This beautiful oceanside trail once roared with the sound of logging trucks and trains too heavy for regular roads, carrying freshly cut trees to mills in nearby Fort Bragg. Now, the only thing roaring is the ocean as it approaches the soft, sandy beach, with its dramatic dunes. And instead of logging trucks, the trail is now used by walkers, joggers, and cyclists enjoying the spectacular coastal views.
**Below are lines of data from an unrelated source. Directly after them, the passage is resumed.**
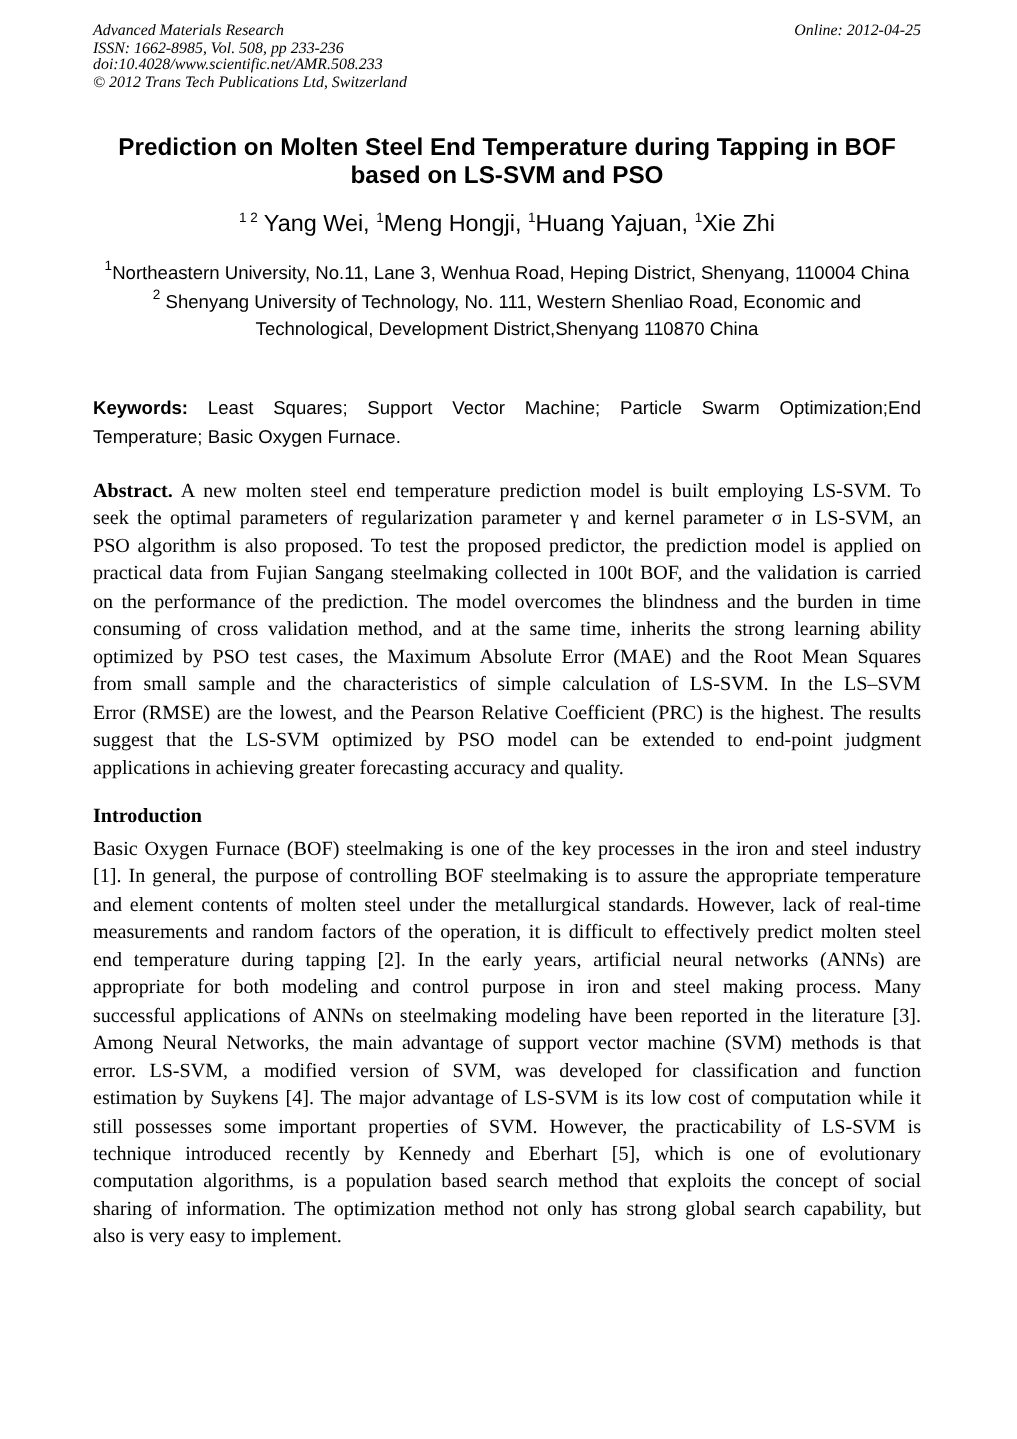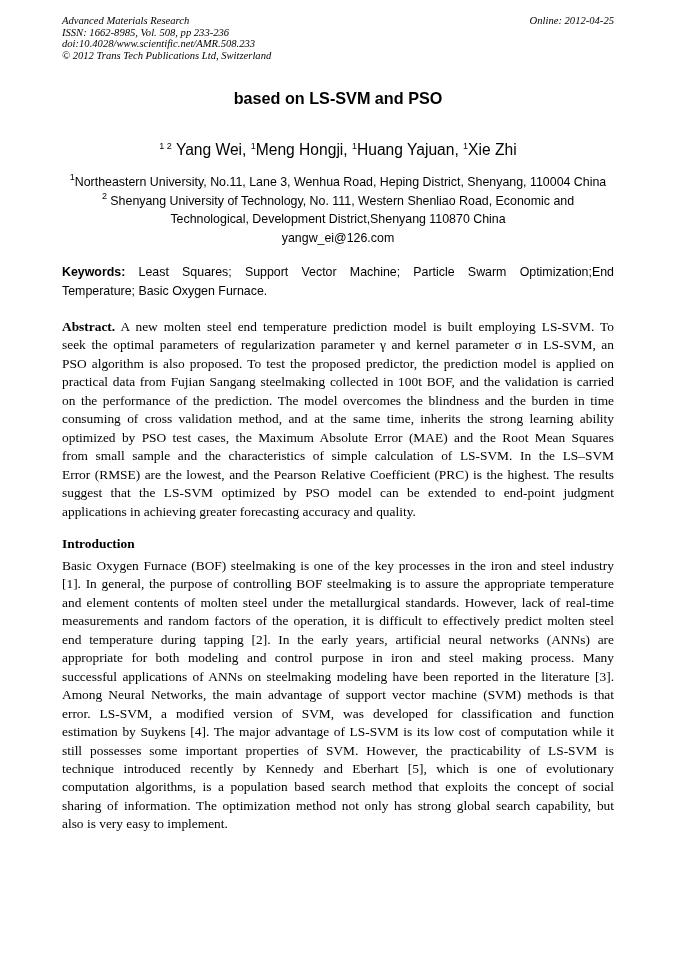"Prediction on Molten Steel End" div { html: none -> <div>Prediction on Molten Steel End Temperature during Tapping in BOF</div> }
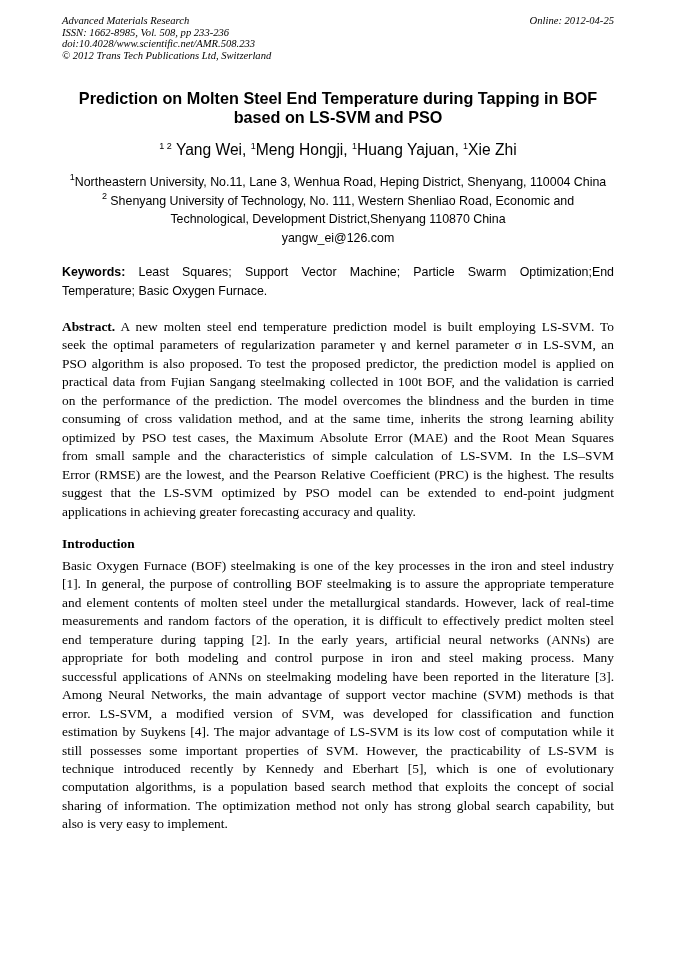"yangw_ei@126.com" div { html: <div>yangw_ei@126.com</div> -> none }
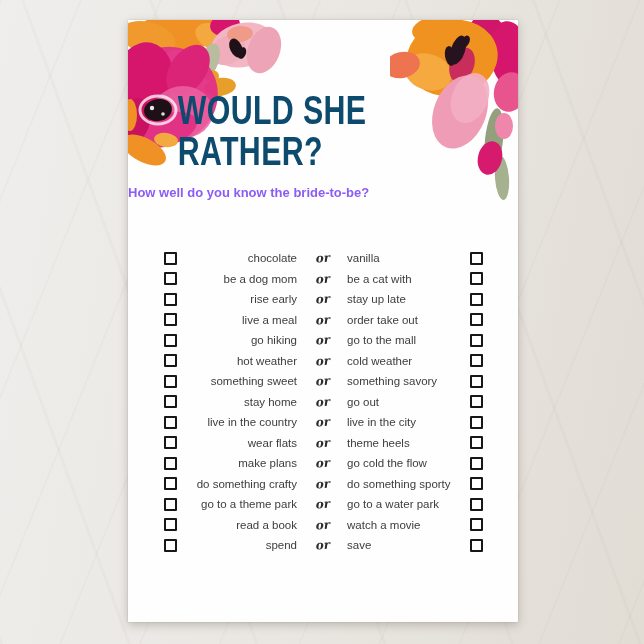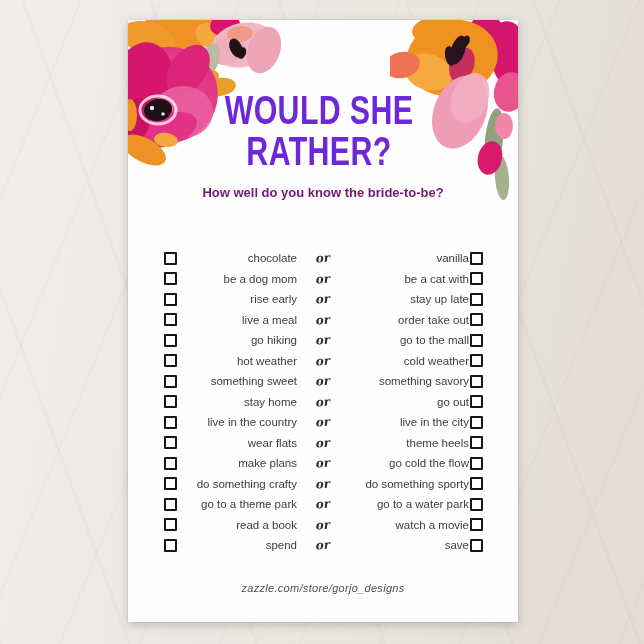"WOULD SHE" .title { color: #6d28d9 -> #0c4a6e; text-align: center -> none }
Featuring an iconic trestle bridge from 1915, this beautiful oceanside trail once roared with the sound of logging trucks and trains
The iconic trestle bridge over Pudding Creek was built by the Union Lumber Company as part of the Ten Mile Railroad more than a century ago, in 1915. When the lumber company closed in 1949, the bridge and railroad were converted to a roadway, and finally, in the 21st century, to the multi use trailway you see today. This is the only remaining trestle from the old logging railroad.
Today, you can enjoy walking, riding your bicycle, or running along the former logging road, stopping to enjoy the breathtaking ocean vistas and wildlife at rest and play, from harbor seals to sea lions to migrating whales. Bring your binoculars for better viewing of these wonderful creatures and the ever-changing ocean.
The haul road runs for several miles along the shoreline. It can be accessed from the Pudding Creek trestle at the south end and from the parking lot just north of the Beachcomber Motel on the north end. Dogs are allowed on leash only, and are not allowed once the trail reaches the Inglenook Fen Ten Mile Dune Preserve, a protected habitat for the Snowy Plover.